_Instructions for the task_
Where a line below holds the string "wrist", count it; then give the total without any other words.

_The data_
+ + + + + + +

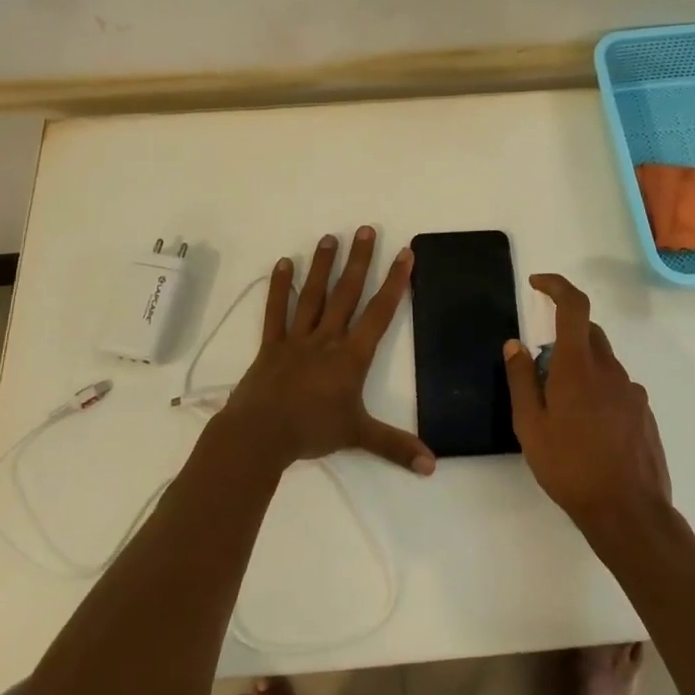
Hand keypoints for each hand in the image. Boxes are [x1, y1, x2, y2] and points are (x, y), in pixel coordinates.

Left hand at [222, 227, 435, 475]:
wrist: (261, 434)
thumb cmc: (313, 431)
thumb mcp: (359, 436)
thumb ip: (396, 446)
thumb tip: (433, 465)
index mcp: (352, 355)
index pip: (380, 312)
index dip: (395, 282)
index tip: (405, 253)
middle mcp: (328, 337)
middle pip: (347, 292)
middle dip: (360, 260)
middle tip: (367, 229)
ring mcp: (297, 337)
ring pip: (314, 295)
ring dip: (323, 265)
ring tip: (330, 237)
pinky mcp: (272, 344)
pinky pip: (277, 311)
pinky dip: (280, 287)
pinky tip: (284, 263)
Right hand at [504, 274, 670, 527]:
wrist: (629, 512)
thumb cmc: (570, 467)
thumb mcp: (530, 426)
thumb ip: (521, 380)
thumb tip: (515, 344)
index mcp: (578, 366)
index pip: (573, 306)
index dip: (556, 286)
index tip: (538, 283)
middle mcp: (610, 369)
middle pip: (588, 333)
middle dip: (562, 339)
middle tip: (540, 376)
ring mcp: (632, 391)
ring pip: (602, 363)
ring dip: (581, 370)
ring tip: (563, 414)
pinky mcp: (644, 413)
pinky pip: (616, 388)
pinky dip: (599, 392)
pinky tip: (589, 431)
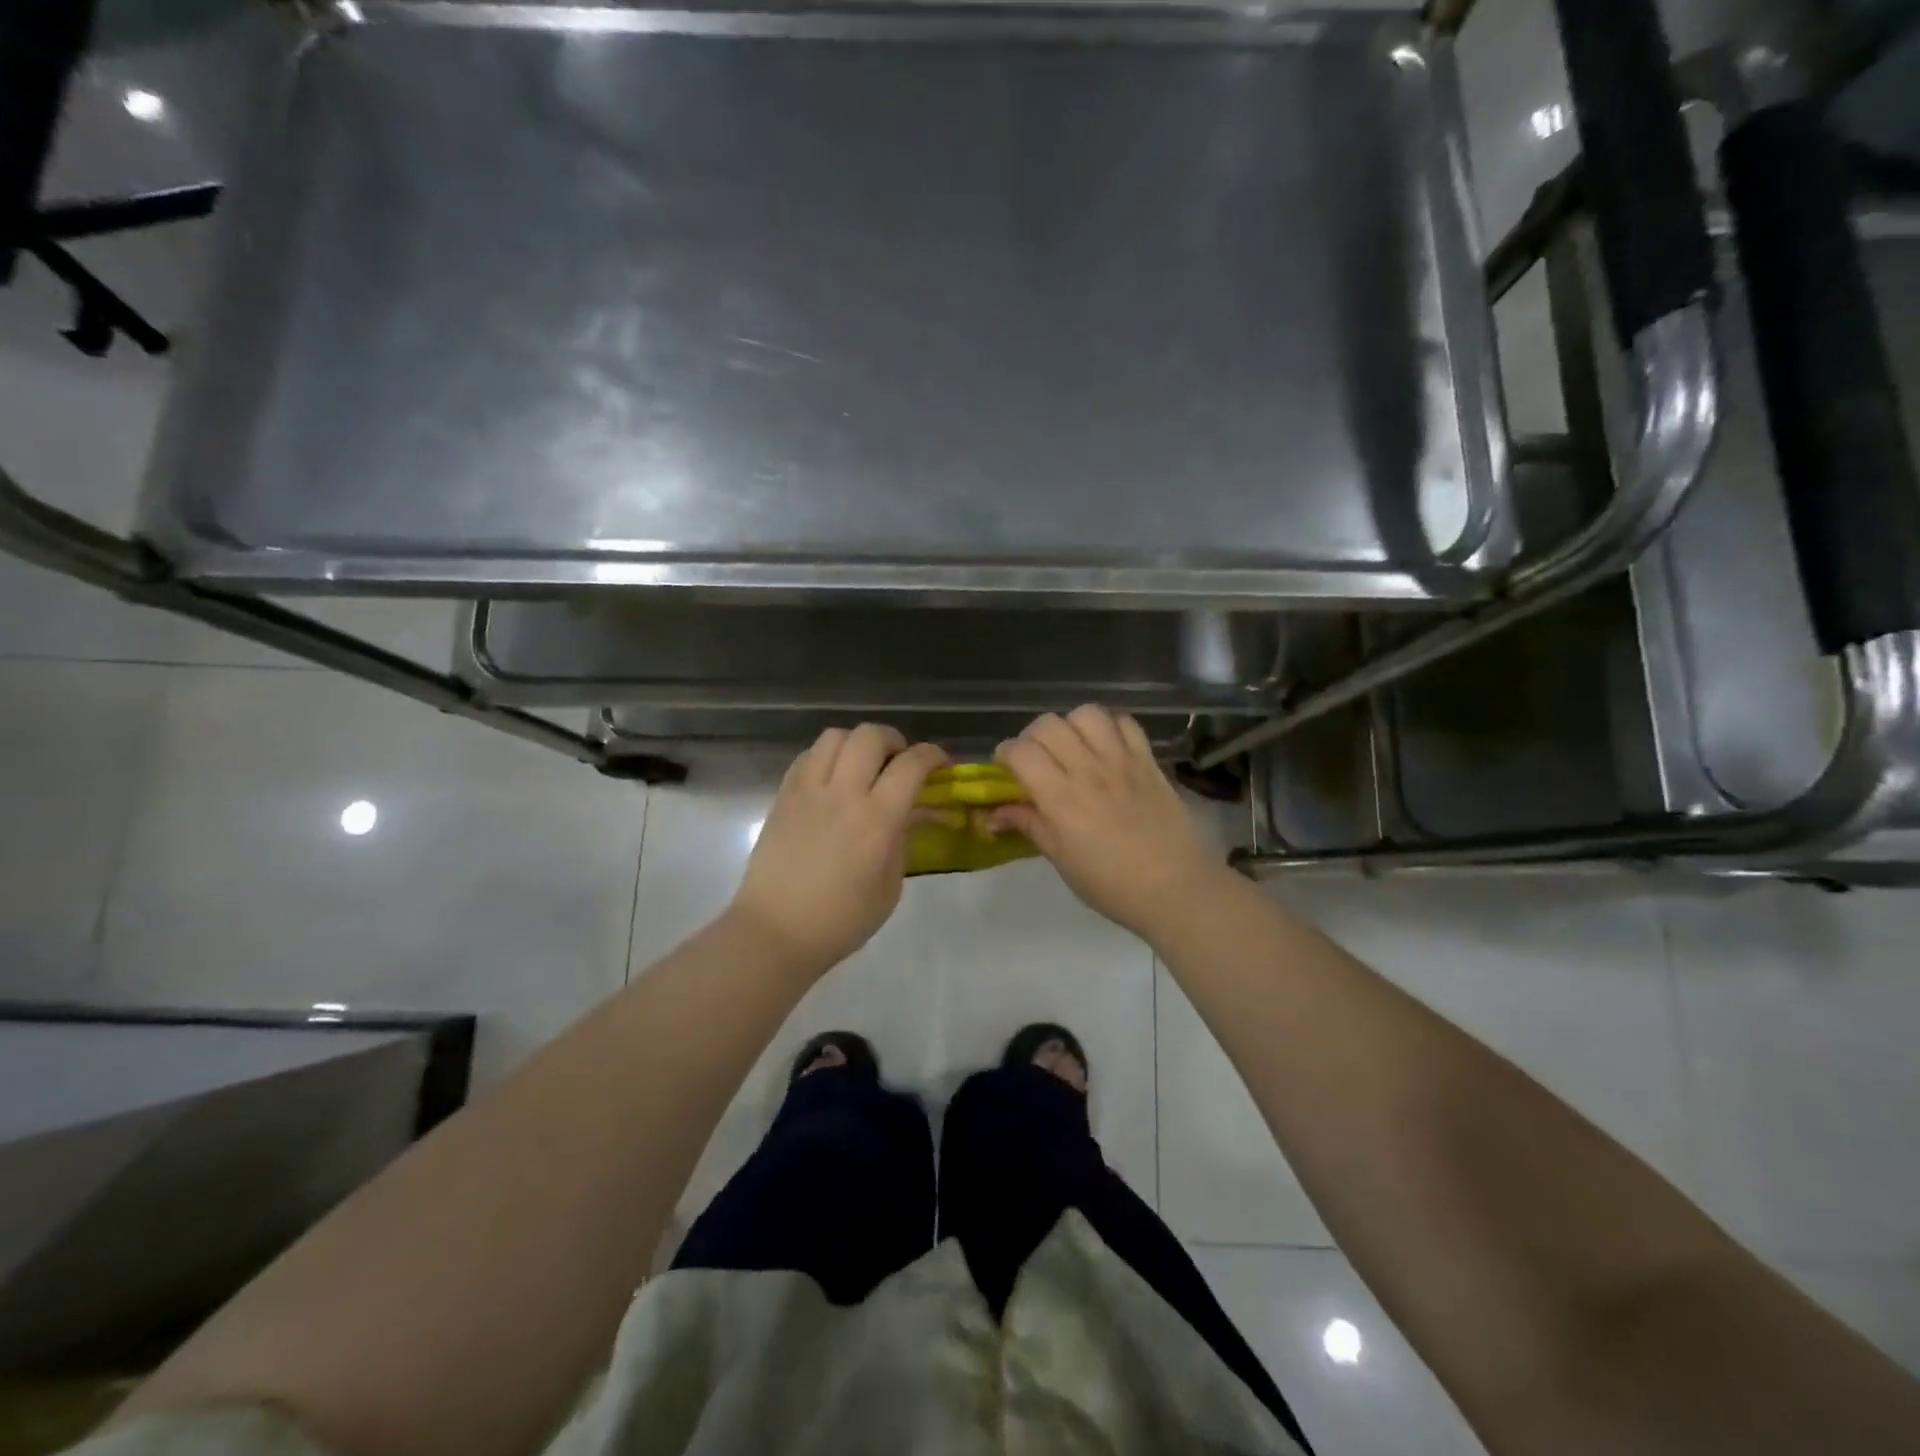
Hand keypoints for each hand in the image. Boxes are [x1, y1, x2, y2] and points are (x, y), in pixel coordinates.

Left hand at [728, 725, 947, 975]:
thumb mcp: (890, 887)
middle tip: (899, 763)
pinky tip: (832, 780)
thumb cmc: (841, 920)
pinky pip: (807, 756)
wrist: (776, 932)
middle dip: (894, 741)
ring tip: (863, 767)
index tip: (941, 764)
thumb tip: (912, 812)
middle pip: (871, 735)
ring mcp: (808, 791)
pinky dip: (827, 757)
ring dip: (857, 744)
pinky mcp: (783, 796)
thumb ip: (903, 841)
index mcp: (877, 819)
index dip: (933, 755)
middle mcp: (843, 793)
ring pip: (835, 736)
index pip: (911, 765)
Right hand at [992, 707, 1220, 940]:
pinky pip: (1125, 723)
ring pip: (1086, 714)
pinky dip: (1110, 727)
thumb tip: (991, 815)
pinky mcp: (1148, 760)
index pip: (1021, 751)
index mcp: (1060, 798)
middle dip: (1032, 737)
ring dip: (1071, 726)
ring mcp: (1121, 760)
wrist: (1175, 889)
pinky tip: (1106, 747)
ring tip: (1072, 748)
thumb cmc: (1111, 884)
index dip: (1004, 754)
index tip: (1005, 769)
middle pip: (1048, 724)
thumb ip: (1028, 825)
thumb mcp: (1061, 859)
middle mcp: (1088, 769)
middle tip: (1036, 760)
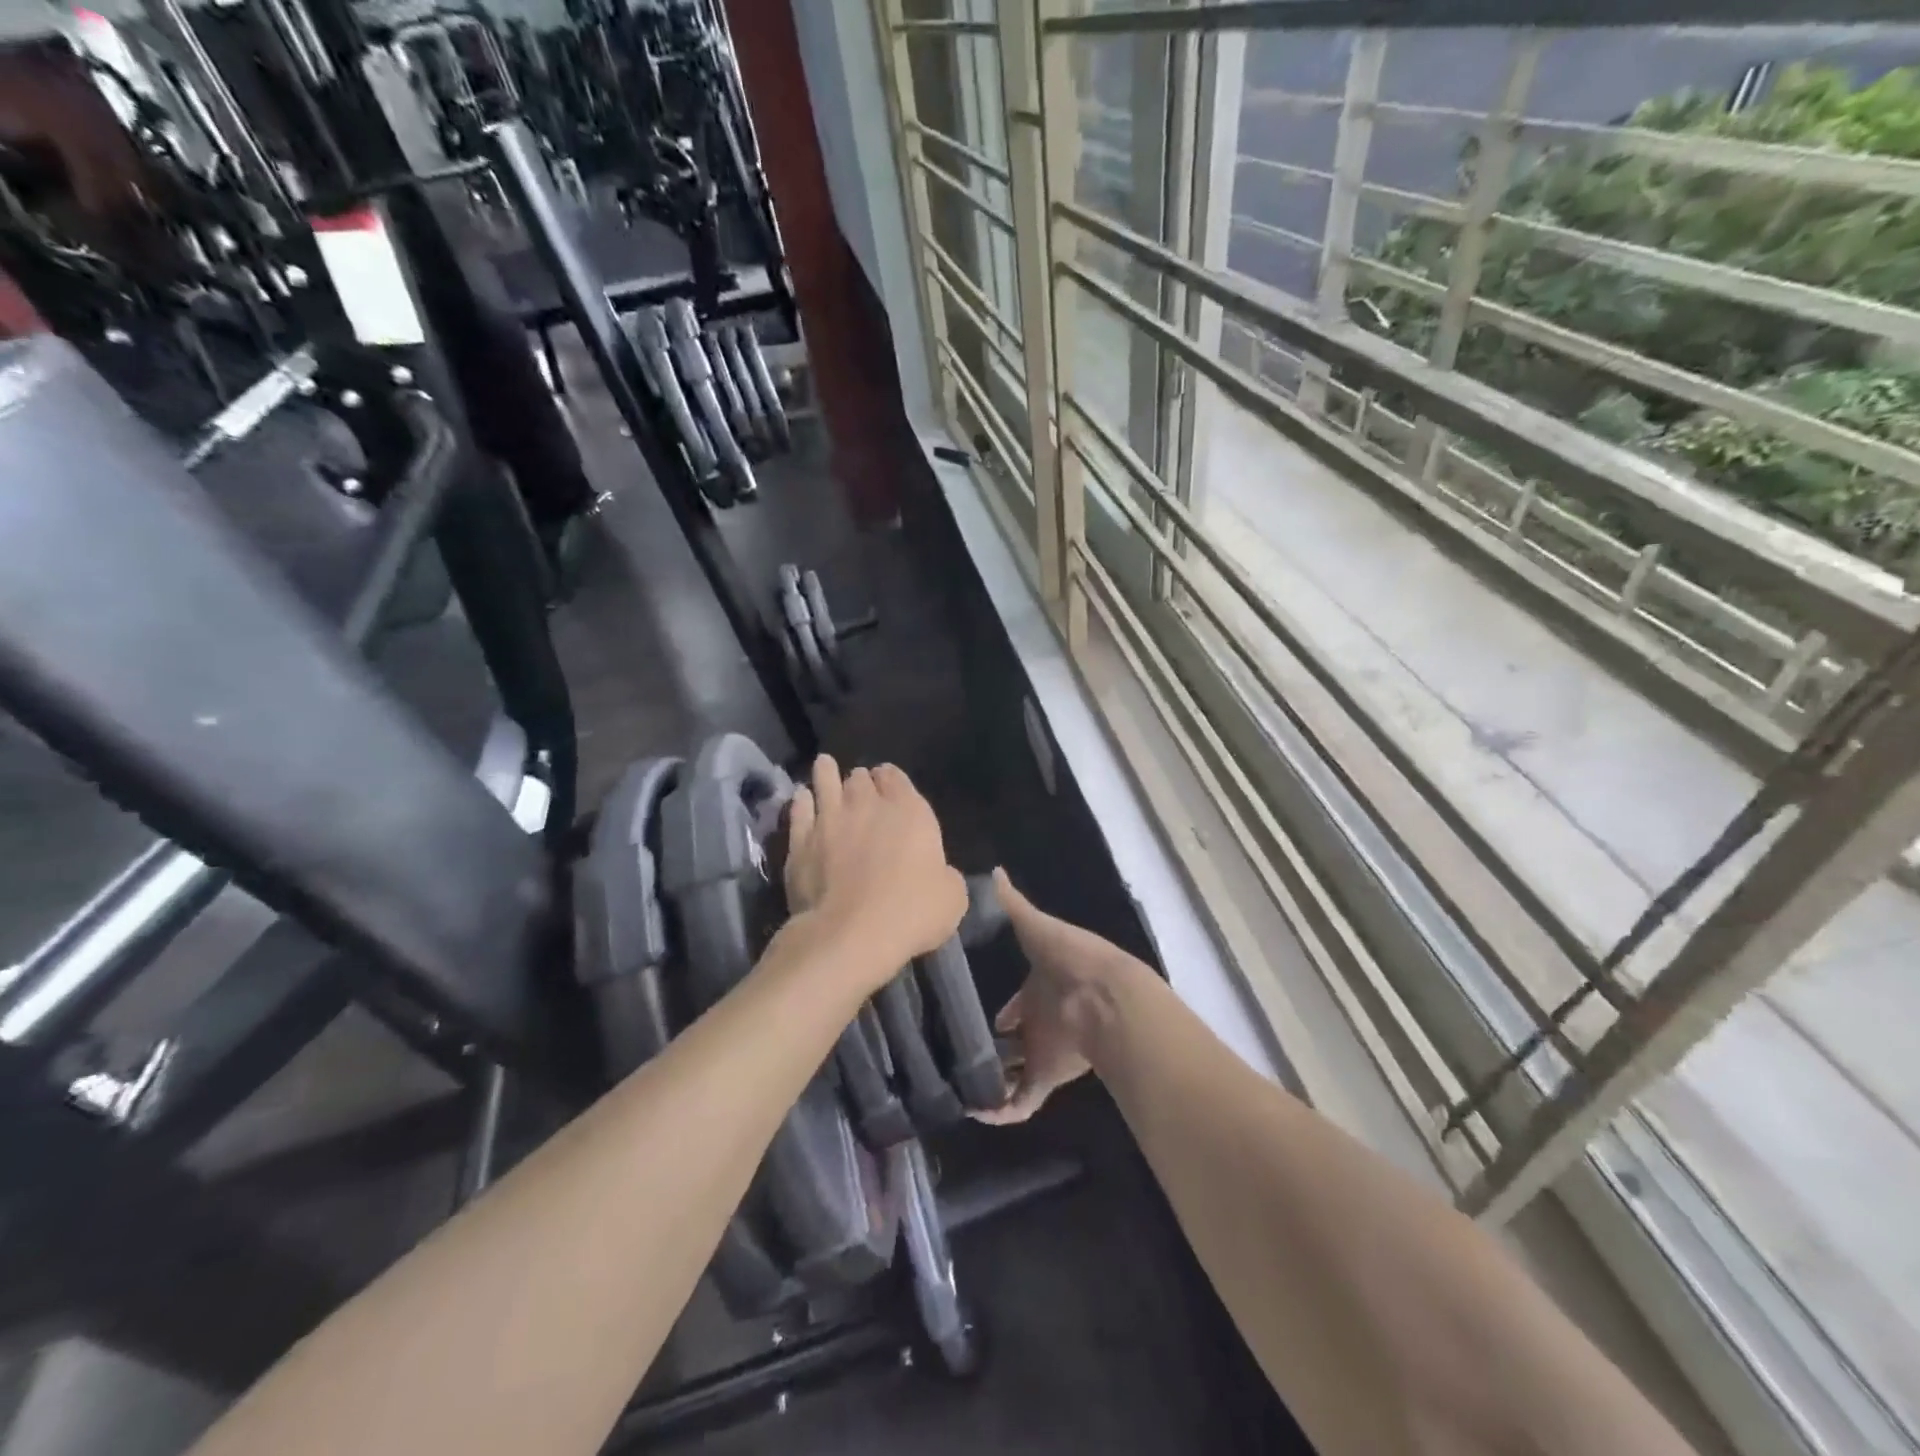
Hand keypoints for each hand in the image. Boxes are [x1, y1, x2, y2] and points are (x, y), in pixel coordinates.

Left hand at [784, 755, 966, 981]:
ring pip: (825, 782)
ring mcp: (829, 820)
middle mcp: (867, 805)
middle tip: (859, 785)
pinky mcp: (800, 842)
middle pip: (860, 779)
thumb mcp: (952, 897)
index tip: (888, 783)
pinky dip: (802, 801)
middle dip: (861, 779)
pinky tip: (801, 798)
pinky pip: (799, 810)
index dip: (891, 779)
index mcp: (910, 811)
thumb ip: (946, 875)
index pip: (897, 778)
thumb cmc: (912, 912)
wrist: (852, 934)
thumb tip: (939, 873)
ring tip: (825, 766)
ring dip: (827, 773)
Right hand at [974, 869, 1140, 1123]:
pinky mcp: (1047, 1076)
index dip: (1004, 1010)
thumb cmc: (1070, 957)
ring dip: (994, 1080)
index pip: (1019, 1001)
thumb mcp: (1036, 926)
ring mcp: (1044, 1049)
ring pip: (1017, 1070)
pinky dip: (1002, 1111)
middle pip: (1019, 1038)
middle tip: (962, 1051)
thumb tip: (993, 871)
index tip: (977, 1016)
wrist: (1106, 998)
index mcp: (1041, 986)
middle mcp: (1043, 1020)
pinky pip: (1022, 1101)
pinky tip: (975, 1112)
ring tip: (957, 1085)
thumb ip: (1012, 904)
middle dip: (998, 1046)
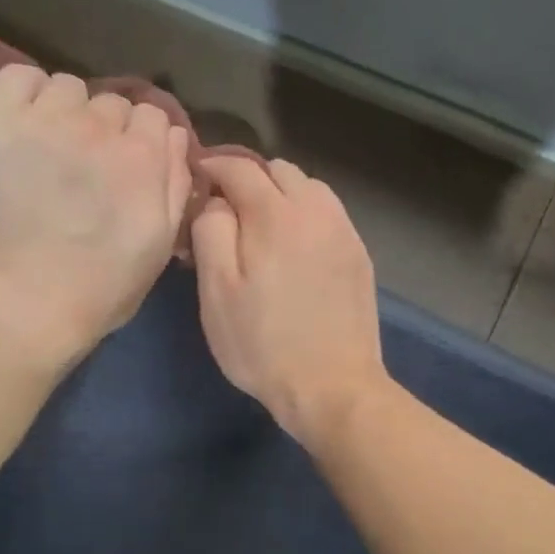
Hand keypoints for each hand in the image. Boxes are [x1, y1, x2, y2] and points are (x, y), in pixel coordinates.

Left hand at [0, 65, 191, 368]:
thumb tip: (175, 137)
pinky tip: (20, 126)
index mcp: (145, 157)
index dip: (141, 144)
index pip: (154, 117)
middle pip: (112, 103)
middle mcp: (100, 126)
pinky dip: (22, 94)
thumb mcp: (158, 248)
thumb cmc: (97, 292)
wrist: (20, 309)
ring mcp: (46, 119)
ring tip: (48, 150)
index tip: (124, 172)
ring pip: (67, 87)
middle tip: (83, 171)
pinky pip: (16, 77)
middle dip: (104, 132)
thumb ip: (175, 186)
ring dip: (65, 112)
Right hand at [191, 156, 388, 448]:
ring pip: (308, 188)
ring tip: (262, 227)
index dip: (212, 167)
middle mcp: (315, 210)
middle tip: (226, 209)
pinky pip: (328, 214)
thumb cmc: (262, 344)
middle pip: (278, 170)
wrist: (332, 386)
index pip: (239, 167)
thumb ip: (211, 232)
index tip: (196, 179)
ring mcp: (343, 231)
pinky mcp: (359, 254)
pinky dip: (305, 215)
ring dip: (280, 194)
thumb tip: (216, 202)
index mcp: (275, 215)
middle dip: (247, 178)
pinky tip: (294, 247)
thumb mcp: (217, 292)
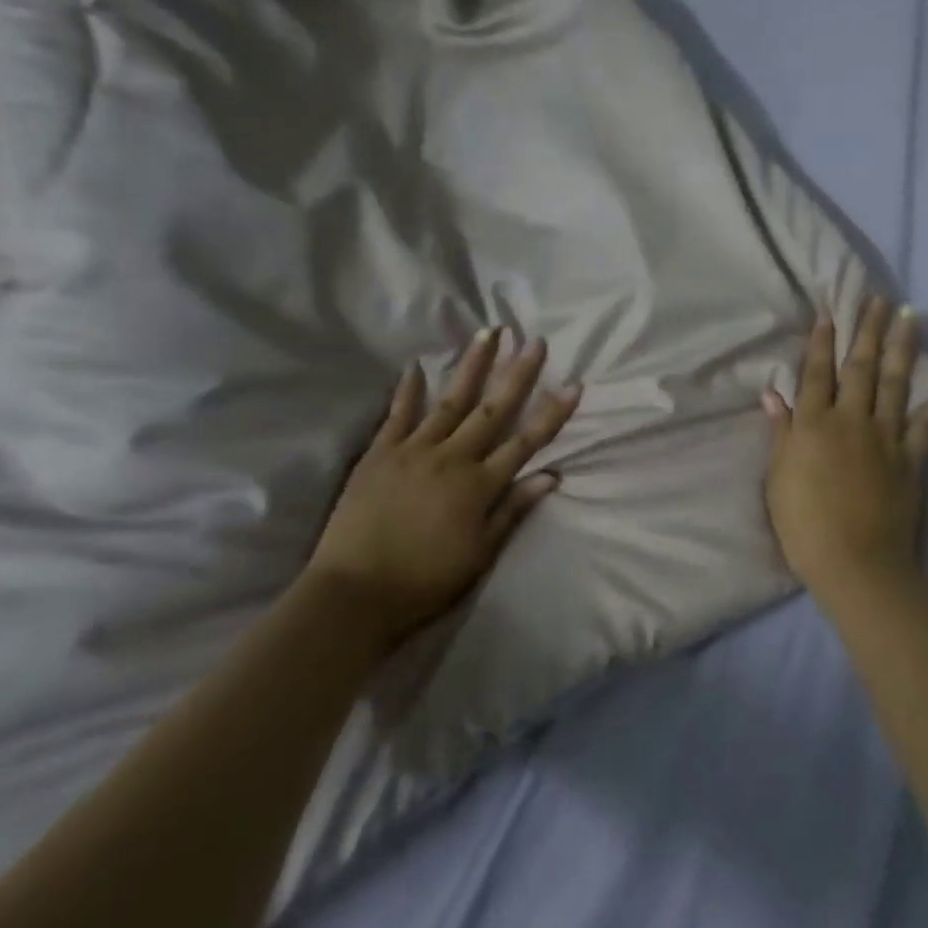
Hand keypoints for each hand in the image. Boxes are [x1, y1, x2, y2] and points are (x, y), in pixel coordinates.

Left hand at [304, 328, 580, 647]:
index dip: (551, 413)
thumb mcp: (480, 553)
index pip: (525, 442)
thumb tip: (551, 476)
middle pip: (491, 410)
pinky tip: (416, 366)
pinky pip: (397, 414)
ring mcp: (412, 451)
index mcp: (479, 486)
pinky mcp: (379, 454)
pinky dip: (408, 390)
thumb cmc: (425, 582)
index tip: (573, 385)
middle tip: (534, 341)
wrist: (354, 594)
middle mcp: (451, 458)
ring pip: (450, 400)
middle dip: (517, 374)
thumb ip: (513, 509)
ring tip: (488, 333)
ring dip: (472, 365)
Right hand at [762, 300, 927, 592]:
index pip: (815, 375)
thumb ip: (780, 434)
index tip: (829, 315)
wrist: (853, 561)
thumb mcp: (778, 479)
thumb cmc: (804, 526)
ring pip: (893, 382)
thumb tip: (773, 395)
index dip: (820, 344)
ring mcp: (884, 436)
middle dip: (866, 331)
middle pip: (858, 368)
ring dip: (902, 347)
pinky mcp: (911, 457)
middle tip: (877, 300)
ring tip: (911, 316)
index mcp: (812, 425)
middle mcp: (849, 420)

+ + + + + + +

_Response_
10